What the exercise asks - Each line of the data below that contains "between" must be copied.

====== Excerpted data ======

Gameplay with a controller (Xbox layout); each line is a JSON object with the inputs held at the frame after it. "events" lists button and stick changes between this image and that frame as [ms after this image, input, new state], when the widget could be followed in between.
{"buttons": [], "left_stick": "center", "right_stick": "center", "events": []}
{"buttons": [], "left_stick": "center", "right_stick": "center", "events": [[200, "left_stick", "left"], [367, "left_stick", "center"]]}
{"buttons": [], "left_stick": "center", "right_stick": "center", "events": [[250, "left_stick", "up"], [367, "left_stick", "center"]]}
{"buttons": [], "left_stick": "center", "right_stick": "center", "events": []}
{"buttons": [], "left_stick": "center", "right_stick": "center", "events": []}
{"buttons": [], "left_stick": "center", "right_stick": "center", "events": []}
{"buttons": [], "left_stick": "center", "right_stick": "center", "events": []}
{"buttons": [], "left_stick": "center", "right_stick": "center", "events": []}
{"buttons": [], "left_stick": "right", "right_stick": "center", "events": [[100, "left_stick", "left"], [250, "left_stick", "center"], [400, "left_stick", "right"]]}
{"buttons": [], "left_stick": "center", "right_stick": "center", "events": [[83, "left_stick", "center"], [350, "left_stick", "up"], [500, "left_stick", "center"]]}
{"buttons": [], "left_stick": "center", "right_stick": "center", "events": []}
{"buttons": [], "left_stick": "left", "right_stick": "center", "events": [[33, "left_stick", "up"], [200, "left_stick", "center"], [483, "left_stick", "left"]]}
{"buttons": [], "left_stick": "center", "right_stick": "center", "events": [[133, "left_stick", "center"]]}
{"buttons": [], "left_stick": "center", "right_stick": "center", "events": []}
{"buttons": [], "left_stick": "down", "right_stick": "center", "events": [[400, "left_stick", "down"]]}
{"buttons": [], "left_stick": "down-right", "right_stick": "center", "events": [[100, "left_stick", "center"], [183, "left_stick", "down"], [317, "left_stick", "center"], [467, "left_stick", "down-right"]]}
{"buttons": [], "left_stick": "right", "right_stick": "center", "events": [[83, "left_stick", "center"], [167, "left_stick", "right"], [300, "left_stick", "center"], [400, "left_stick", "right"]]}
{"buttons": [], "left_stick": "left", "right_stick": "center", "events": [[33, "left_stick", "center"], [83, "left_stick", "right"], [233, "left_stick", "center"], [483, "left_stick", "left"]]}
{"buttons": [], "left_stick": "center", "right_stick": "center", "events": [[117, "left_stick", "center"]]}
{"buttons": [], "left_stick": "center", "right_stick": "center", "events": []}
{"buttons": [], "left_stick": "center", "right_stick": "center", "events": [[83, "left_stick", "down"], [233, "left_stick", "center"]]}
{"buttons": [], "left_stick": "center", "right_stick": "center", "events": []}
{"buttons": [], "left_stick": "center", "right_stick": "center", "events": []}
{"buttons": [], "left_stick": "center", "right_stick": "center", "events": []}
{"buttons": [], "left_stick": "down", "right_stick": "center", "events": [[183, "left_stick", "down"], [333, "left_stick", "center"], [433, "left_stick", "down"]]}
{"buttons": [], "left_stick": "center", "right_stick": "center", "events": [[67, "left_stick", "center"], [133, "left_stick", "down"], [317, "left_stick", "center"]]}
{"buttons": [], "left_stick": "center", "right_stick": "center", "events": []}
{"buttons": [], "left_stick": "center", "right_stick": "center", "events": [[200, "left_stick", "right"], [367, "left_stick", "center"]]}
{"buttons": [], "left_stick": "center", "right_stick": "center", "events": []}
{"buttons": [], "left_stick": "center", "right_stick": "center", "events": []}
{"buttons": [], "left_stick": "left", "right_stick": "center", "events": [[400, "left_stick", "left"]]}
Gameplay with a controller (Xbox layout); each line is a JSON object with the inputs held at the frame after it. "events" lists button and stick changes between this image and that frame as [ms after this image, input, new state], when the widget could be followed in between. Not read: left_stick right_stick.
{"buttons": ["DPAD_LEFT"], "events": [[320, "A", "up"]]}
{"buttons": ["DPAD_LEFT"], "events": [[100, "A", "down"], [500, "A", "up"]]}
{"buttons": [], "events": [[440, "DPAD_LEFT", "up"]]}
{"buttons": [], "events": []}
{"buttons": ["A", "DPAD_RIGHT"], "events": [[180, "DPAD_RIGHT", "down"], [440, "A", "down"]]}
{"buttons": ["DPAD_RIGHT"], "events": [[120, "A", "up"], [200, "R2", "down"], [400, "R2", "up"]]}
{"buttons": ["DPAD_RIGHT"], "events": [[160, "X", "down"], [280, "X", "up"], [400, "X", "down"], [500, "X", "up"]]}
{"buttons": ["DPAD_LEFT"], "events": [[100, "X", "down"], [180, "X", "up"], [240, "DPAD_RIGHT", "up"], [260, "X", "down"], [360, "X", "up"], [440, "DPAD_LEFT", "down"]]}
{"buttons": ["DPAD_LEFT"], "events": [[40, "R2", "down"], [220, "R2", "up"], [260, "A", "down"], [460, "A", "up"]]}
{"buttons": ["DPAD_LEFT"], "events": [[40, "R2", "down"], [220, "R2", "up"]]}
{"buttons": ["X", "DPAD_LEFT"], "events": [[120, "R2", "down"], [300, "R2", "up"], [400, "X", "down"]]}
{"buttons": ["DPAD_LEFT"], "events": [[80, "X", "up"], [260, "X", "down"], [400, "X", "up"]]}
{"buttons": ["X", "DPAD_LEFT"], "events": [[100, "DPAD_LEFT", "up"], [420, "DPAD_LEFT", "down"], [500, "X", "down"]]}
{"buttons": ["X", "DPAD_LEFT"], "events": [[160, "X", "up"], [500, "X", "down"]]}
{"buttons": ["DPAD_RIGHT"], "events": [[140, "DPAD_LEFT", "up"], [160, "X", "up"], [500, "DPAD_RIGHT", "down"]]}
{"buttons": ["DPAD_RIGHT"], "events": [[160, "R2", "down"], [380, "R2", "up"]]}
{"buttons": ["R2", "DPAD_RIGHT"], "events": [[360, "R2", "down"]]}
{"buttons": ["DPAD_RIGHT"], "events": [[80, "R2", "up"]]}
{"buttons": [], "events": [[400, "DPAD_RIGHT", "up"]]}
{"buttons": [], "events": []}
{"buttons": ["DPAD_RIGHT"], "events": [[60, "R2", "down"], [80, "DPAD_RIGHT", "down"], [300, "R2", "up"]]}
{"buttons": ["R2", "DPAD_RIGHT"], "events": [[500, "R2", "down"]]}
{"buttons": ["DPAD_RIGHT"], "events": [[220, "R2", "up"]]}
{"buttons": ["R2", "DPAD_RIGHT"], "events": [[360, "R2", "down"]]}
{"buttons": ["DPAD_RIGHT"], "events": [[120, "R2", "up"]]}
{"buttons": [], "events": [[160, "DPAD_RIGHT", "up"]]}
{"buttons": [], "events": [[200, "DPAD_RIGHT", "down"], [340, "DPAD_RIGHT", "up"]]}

======

Answer -
Gameplay with a controller (Xbox layout); each line is a JSON object with the inputs held at the frame after it. "events" lists button and stick changes between this image and that frame as [ms after this image, input, new state], when the widget could be followed in between.
Gameplay with a controller (Xbox layout); each line is a JSON object with the inputs held at the frame after it. "events" lists button and stick changes between this image and that frame as [ms after this image, input, new state], when the widget could be followed in between. Not read: left_stick right_stick.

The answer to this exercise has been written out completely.